▸ How to complete this task:
A single figure is the whole answer: the number of lines in the records that contain "svého".

▸ Available data:
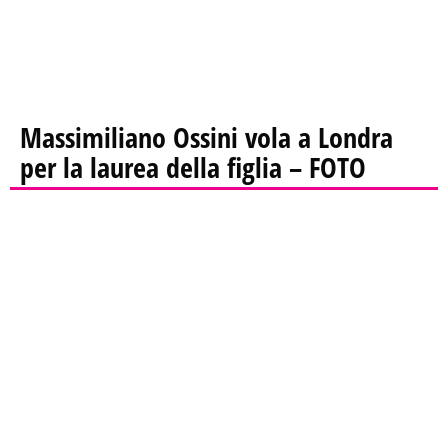
Massimiliano Ossini vola a Londra
per la laurea della figlia – FOTO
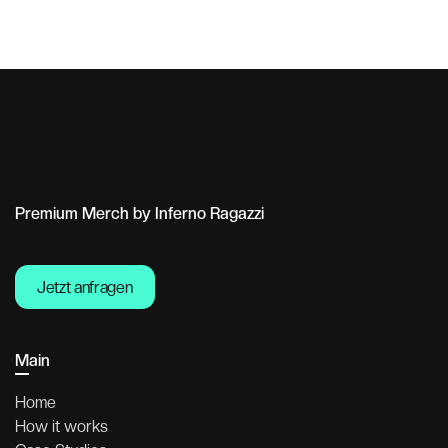
Premium Merch by Inferno Ragazzi
Jetzt anfragen
Jetzt anfragen
Main
Home
How it works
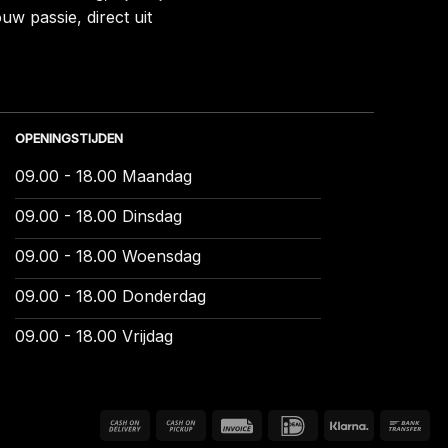
uw passie, direct uit
OPENINGSTIJDEN
09.00 - 18.00 Maandag
09.00 - 18.00 Dinsdag
09.00 - 18.00 Woensdag
09.00 - 18.00 Donderdag
09.00 - 18.00 Vrijdag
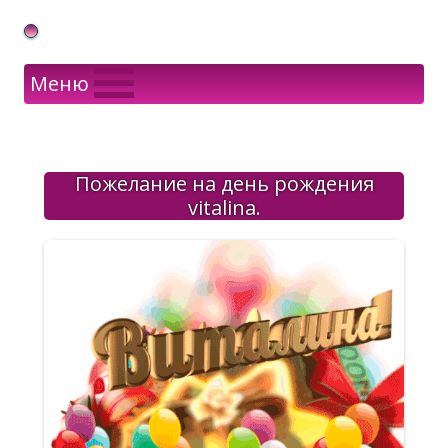
Gif Открытки в подарок
Меню
Пожелание на день рождения
vitalina.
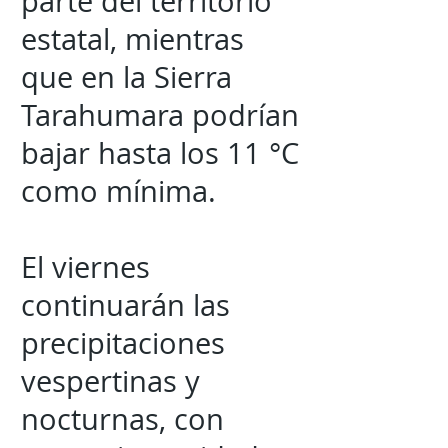
parte del territorio
estatal, mientras
que en la Sierra
Tarahumara podrían
bajar hasta los 11 °C
como mínima.
El viernes
continuarán las
precipitaciones
vespertinas y
nocturnas, con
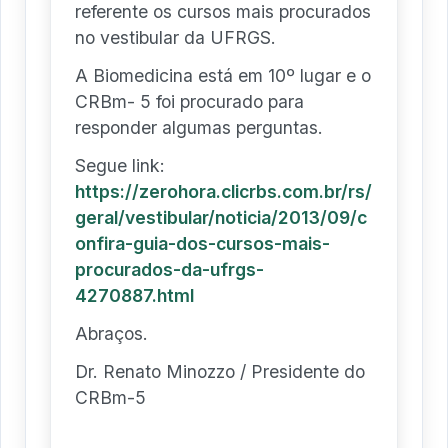
referente os cursos mais procurados
no vestibular da UFRGS.
A Biomedicina está em 10º lugar e o
CRBm- 5 foi procurado para
responder algumas perguntas.
Segue link:
https://zerohora.clicrbs.com.br/rs/
geral/vestibular/noticia/2013/09/c
onfira-guia-dos-cursos-mais-
procurados-da-ufrgs-
4270887.html
Abraços.
Dr. Renato Minozzo / Presidente do
CRBm-5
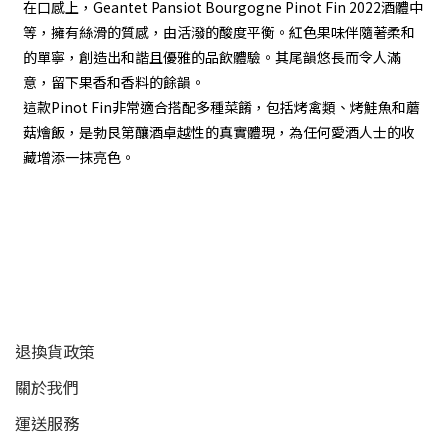
在口感上，Geantet Pansiot Bourgogne Pinot Fin 2022酒體中
等，擁有絲滑的質感，由活潑的酸度平衡。紅色果味伴隨著柔和
的單寧，創造出和諧且優雅的品飲體驗。其尾韻悠長而令人滿
意，留下果香和香料的餘韻。
這款Pinot Fin非常適合搭配多種菜餚，包括烤禽類、烤鮭魚和蘑
菇燴飯，是勃艮第釀酒卓越性的真實體現，為任何愛酒人士的收
藏增添一抹亮色。
顧客服務
退換貨政策
關於我們
運送服務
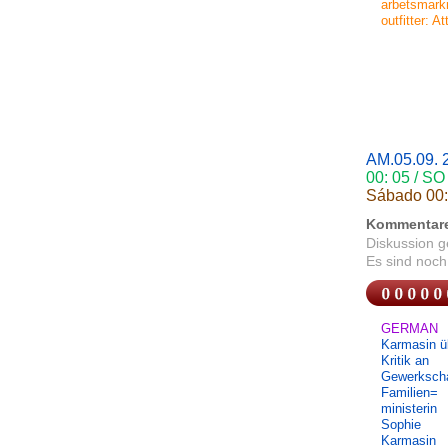
arbetsmarkna
outfitter: At
AM.05.09.
00: 05 / SO 
Sábado 00: 
Kommentar
Diskussion 
Es sind noch
GERMAN
Karmasin ü
Kritik an
Gewerkscha
Familien=
ministerin
Sophie
Karmasin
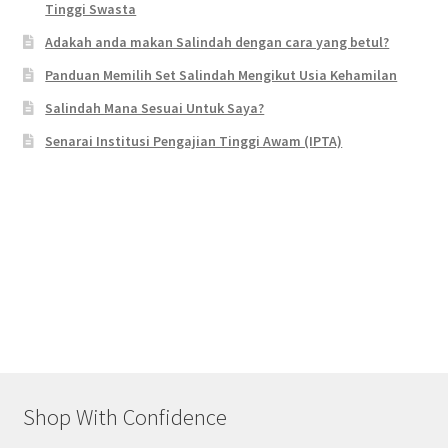
Tinggi Swasta
Adakah anda makan Salindah dengan cara yang betul?
Panduan Memilih Set Salindah Mengikut Usia Kehamilan
Salindah Mana Sesuai Untuk Saya?
Senarai Institusi Pengajian Tinggi Awam (IPTA)
Shop With Confidence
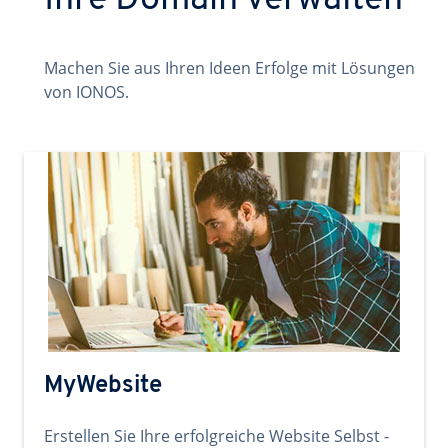
Ihre Domain verwalten
Machen Sie aus Ihren Ideen Erfolge mit Lösungen
von IONOS.
MyWebsite
Erstellen Sie Ihre erfolgreiche Website Selbst -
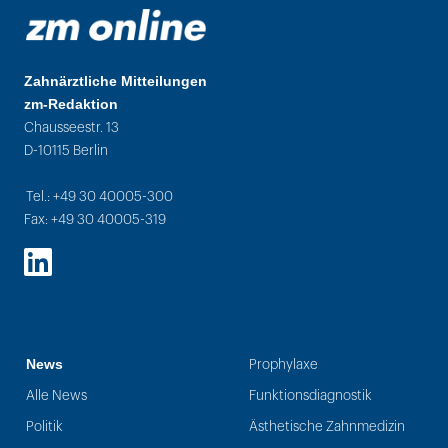
Zahnärztliche Mitteilungen
zm-Redaktion
Chausseestr. 13
D-10115 Berlin
Tel.: +49 30 40005-300
Fax: +49 30 40005-319
LinkedIn
News
Prophylaxe
Alle News
Funktionsdiagnostik
Politik
Ästhetische Zahnmedizin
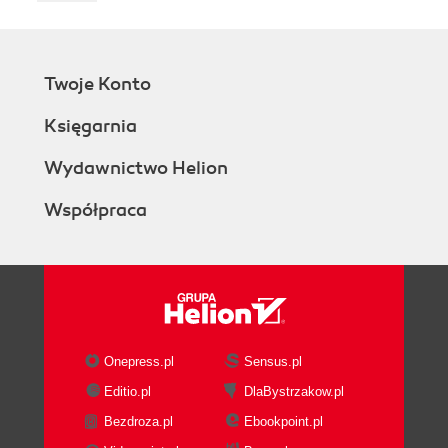
Twoje Konto
Księgarnia
Wydawnictwo Helion
Współpraca
Onepress.pl
Sensus.pl
Editio.pl
DlaBystrzakow.pl
Bezdroza.pl
Ebookpoint.pl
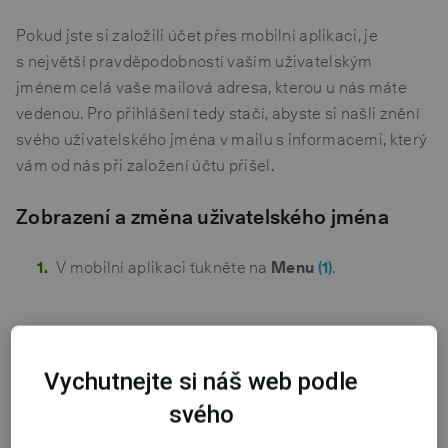
Pokud jste si založili účet přes mobilní aplikaci, je
s největší pravděpodobností vaším uživatelským
jménem celá vaše mailová adresa, kterou u nás máte
vedenou. Pro přihlášení tedy stačí, abyste si našli znění
svého uživatelského jména v mailu s informacemi, který
vám od nás při založení účtu přišel.
Zobrazení a změna uživatelského jména
V mobilní aplikaci ťukněte na
Menu
(1)
.
Vychutnejte si náš web podle
svého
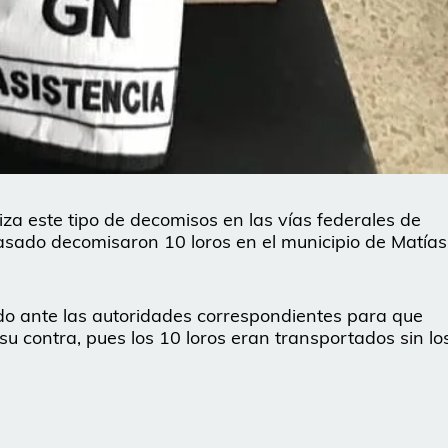
iza este tipo de decomisos en las vías federales de
pasado decomisaron 10 loros en el municipio de Matías
do ante las autoridades correspondientes para que
u contra, pues los 10 loros eran transportados sin lo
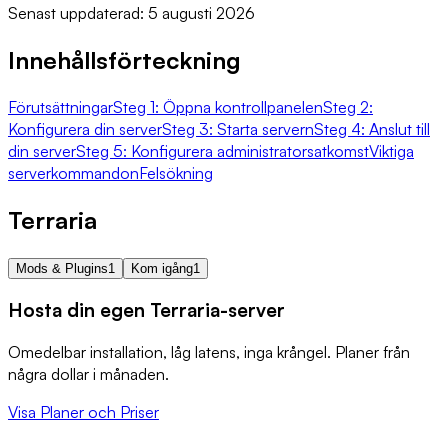
Senast uppdaterad: 5 augusti 2026
Innehållsförteckning
Förutsättningar
Steg 1: Öppna kontrollpanelen
Steg 2:
Konfigurera din server
Steg 3: Starta servern
Steg 4: Anslut till
din server
Steg 5: Konfigurera administratorsatkomst
Viktiga
serverkommandon
Felsökning
Terraria
Mods & Plugins
1
Kom igång
1
Hosta din egen Terraria-server
Omedelbar installation, låg latens, inga krångel. Planer från
några dollar i månaden.
Visa Planer och Priser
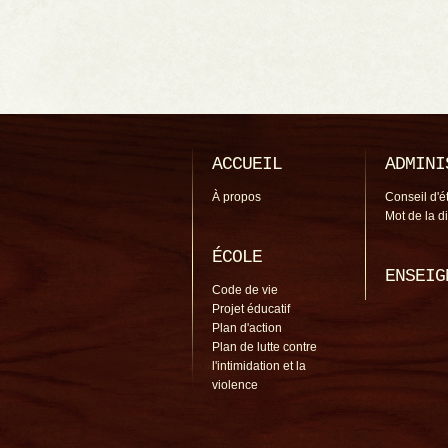
ACCUEIL
ADMINI
À propos
Conseil d'é
Mot de la d
ÉCOLE
ENSEIG
Code de vie
Projet éducatif
Plan d'action
Plan de lutte contre
l'intimidation et la
violence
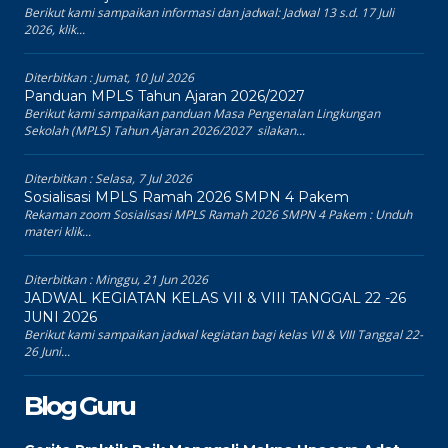
Berikut kami sampaikan informasi dan jadwal: Jadwal 13 s.d. 17 Juli
2026, klik...
Diterbitkan :
Jumat, 10 Jul 2026
Panduan MPLS Tahun Ajaran 2026/2027
Berikut kami sampaikan panduan Masa Pengenalan Lingkungan
Sekolah (MPLS) Tahun Ajaran 2026/2027 silakan...
Diterbitkan :
Selasa, 7 Jul 2026
Sosialisasi MPLS Ramah 2026 SMPN 4 Pakem
Rekaman zoom Sosialisasi MPLS Ramah 2026 SMPN 4 Pakem : Unduh
materi klik...
Diterbitkan :
Minggu, 21 Jun 2026
JADWAL KEGIATAN KELAS VII & VIII TANGGAL 22 -26
JUNI 2026
Berikut kami sampaikan jadwal kegiatan bagi kelas VII & VIII Tanggal 22-
26 Juni...
Blog Guru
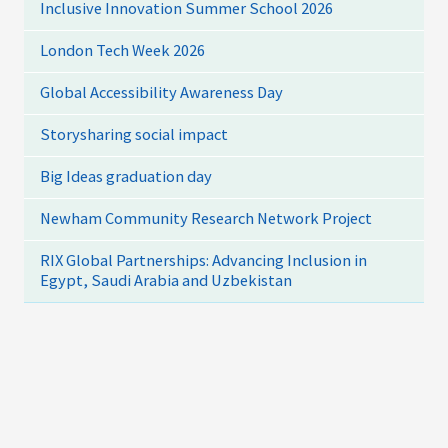
Inclusive Innovation Summer School 2026
London Tech Week 2026
Global Accessibility Awareness Day
Storysharing social impact
Big Ideas graduation day
Newham Community Research Network Project
RIX Global Partnerships: Advancing Inclusion in
Egypt, Saudi Arabia and Uzbekistan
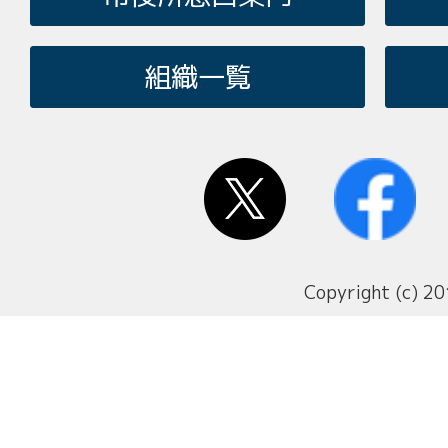
組織一覧
Copyright (c) 20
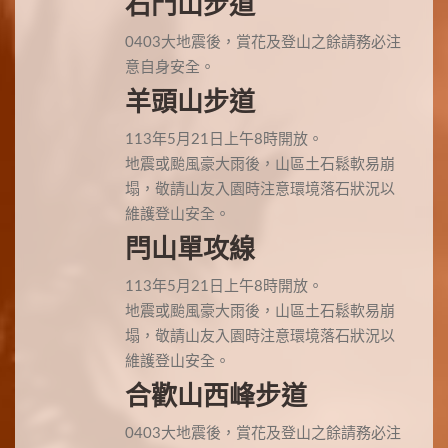
石門山步道
0403大地震後，賞花及登山之餘請務必注
意自身安全。
羊頭山步道
113年5月21日上午8時開放。
地震或颱風豪大雨後，山區土石鬆軟易崩
塌，敬請山友入園時注意環境落石狀況以
維護登山安全。
閂山單攻線
113年5月21日上午8時開放。
地震或颱風豪大雨後，山區土石鬆軟易崩
塌，敬請山友入園時注意環境落石狀況以
維護登山安全。
合歡山西峰步道
0403大地震後，賞花及登山之餘請務必注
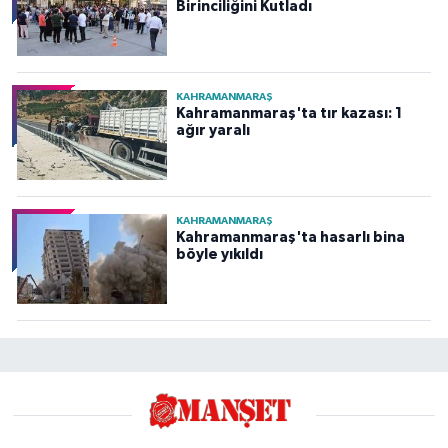
Birinciliğini Kutladı
KAHRAMANMARAŞ
Kahramanmaraş'ta tır kazası: 1
ağır yaralı
KAHRAMANMARAŞ
Kahramanmaraş'ta hasarlı bina
böyle yıkıldı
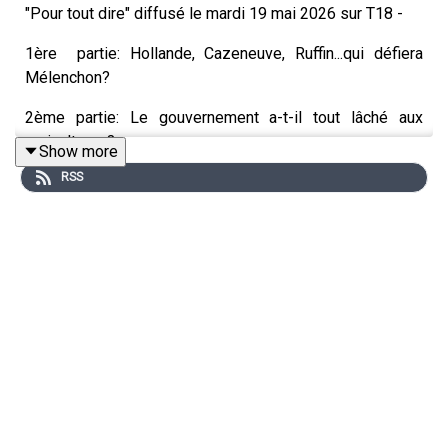
"Pour tout dire" diffusé le mardi 19 mai 2026 sur T18 -
1ère partie: Hollande, Cazeneuve, Ruffin...qui défiera
Mélenchon?
2ème partie: Le gouvernement a-t-il tout lâché aux
agriculteurs?
Show more
RSS
3ème partie: Le cinéma français doit-il avoir peur de
Bolloré?
Les sociétaires:
●
Pierre-Henri TAVOILLOT,
Maître de conférences à
Sorbonne Université et président du Collège de
Philosophie
●
Nathalie SCHUCK,
grand reporter au Point
●
Carl MEEUS,
rédacteur en chef du Figaro Magazine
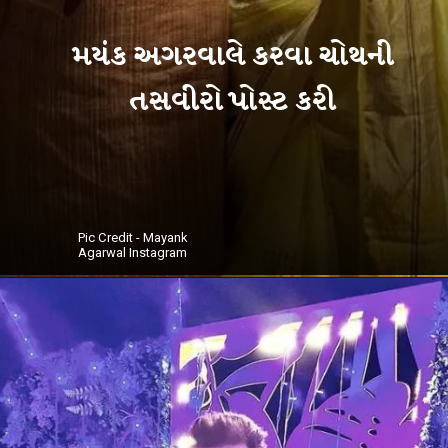
મયંક અગરવાલે કરવા ચોથની
Pic Credit - Mayank
Agarwal Instagram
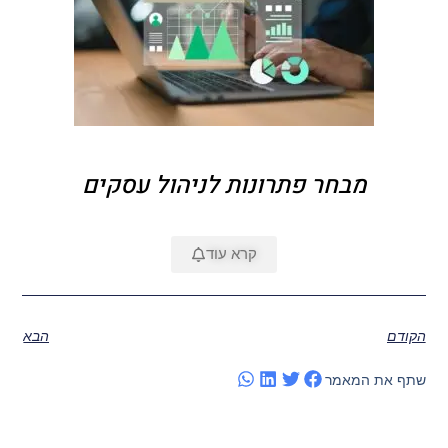
מבחר פתרונות לניהול עסקים
קרא עוד
הקודם
הבא
שתף את המאמר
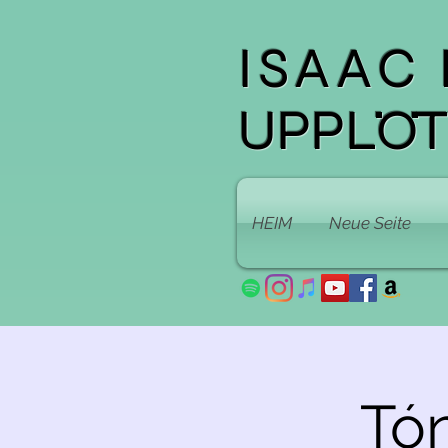
ISAAC
UPPLÖ
HEIM
Neue Seite
Tó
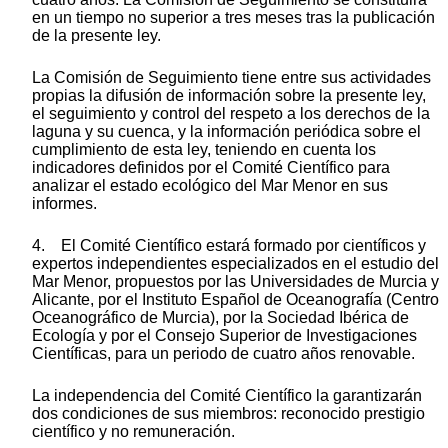
en un tiempo no superior a tres meses tras la publicación
de la presente ley.
La Comisión de Seguimiento tiene entre sus actividades
propias la difusión de información sobre la presente ley,
el seguimiento y control del respeto a los derechos de la
laguna y su cuenca, y la información periódica sobre el
cumplimiento de esta ley, teniendo en cuenta los
indicadores definidos por el Comité Científico para
analizar el estado ecológico del Mar Menor en sus
informes.
4. El Comité Científico estará formado por científicos y
expertos independientes especializados en el estudio del
Mar Menor, propuestos por las Universidades de Murcia y
Alicante, por el Instituto Español de Oceanografía (Centro
Oceanográfico de Murcia), por la Sociedad Ibérica de
Ecología y por el Consejo Superior de Investigaciones
Científicas, para un periodo de cuatro años renovable.
La independencia del Comité Científico la garantizarán
dos condiciones de sus miembros: reconocido prestigio
científico y no remuneración.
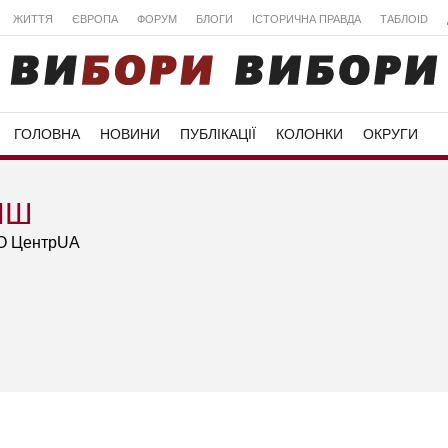
ЖИТТЯ
ЄВРОПА
ФОРУМ
БЛОГИ
ІСТОРИЧНА ПРАВДА
ТАБЛОID
ГОЛОВНА
НОВИНИ
ПУБЛІКАЦІЇ
КОЛОНКИ
ОКРУГИ
ИШ
ГО ЦентрUA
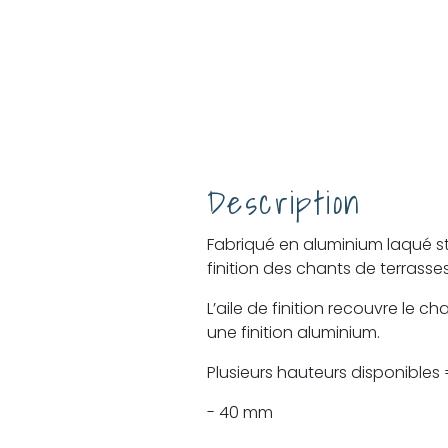
Description
Fabriqué en aluminium laqué stru
finition des chants de terrasses
L’aile de finition recouvre le c
une finition aluminium.
Plusieurs hauteurs disponibles 
- 40 mm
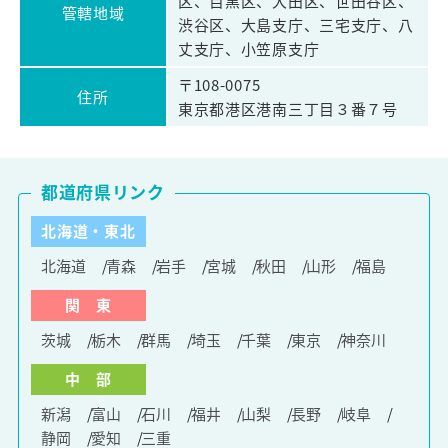
区、目黒区、大田区、世田谷区、
管轄地域
渋谷区、大島支庁、三宅支庁、八
丈支庁、小笠原支庁
〒108-0075
住所
東京都港区港南三丁目３番７号
都道府県リンク
北海道・東北
北海道
青森
岩手
宮城
秋田
山形
福島
関 東
茨城
栃木
群馬
埼玉
千葉
東京
神奈川
中 部
新潟
富山
石川
福井
山梨
長野
岐阜
静岡
愛知
三重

▸ Reply to the exercise:
2